→ **Work required**
In the data below, find each line carrying the string "still" and copy it out.

→ **Given information**
#####

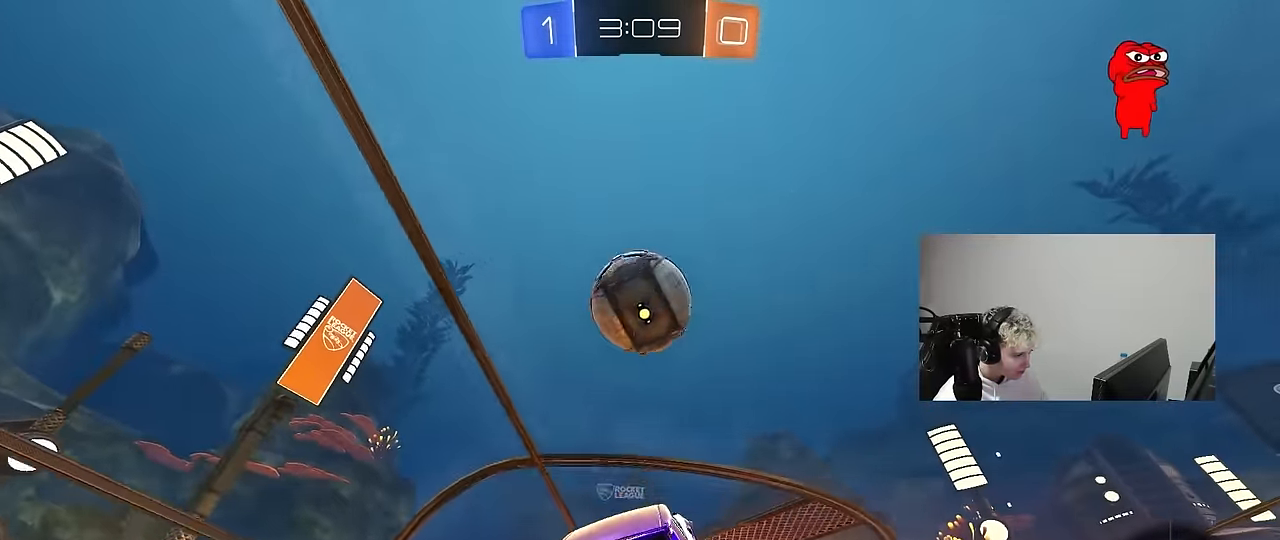
{"keys": ["d", "s"], "mouse": ["left"], "mouse_move": "down-left", "events": [[83, "mouse_right", "down"], [183, "mouse_right", "up"], [183, "w", "up"], [316, "s", "down"], [400, "mouse_left", "down"], [400, "s", "up"], [450, "d", "down"], [450, "s", "down"]]}
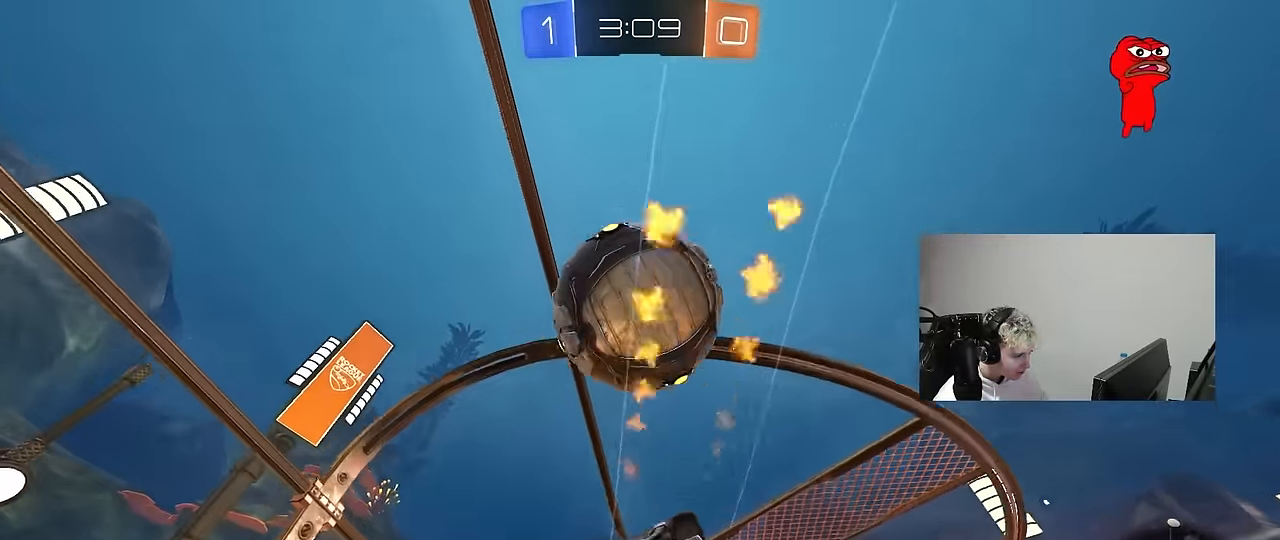
{"keys": ["a", "w"], "mouse": [], "mouse_move": "still", "events": [[233, "s", "up"], [283, "mouse_left", "up"], [333, "d", "up"], [467, "a", "down"], [467, "w", "down"]]}
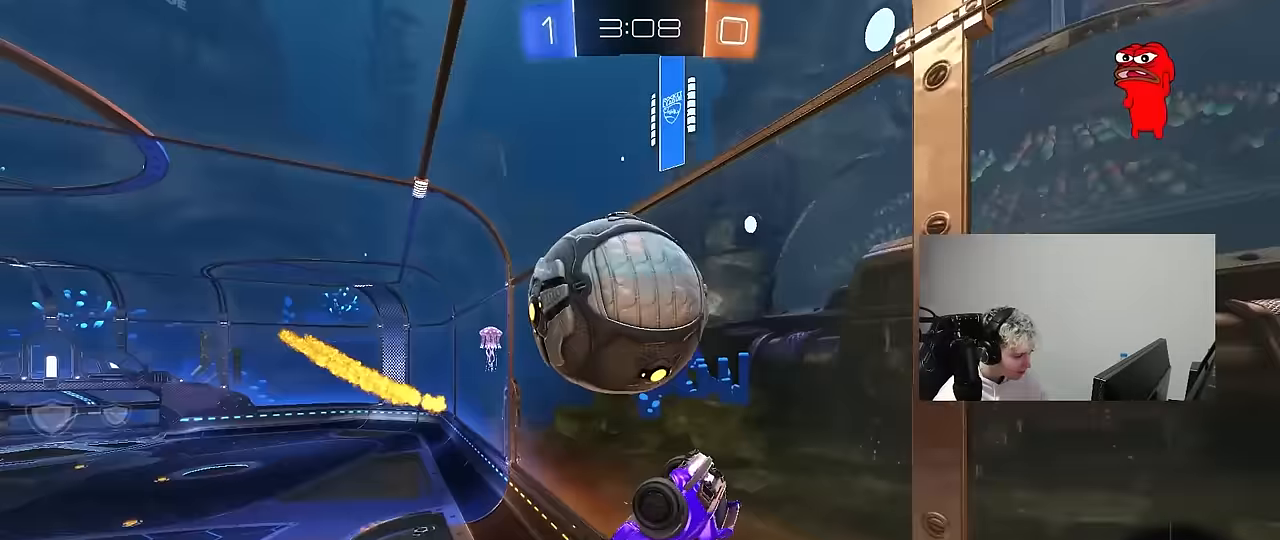
{"keys": ["a", "s"], "mouse": [], "mouse_move": "still", "events": [[67, "w", "up"], [167, "s", "down"], [200, "shift", "down"], [300, "s", "up"], [483, "s", "down"], [483, "shift", "up"]]}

#####

→ **The completed task**
{"keys": ["a", "w"], "mouse": [], "mouse_move": "still", "events": [[233, "s", "up"], [283, "mouse_left", "up"], [333, "d", "up"], [467, "a", "down"], [467, "w", "down"]]}
{"keys": ["a", "s"], "mouse": [], "mouse_move": "still", "events": [[67, "w", "up"], [167, "s", "down"], [200, "shift", "down"], [300, "s", "up"], [483, "s", "down"], [483, "shift", "up"]]}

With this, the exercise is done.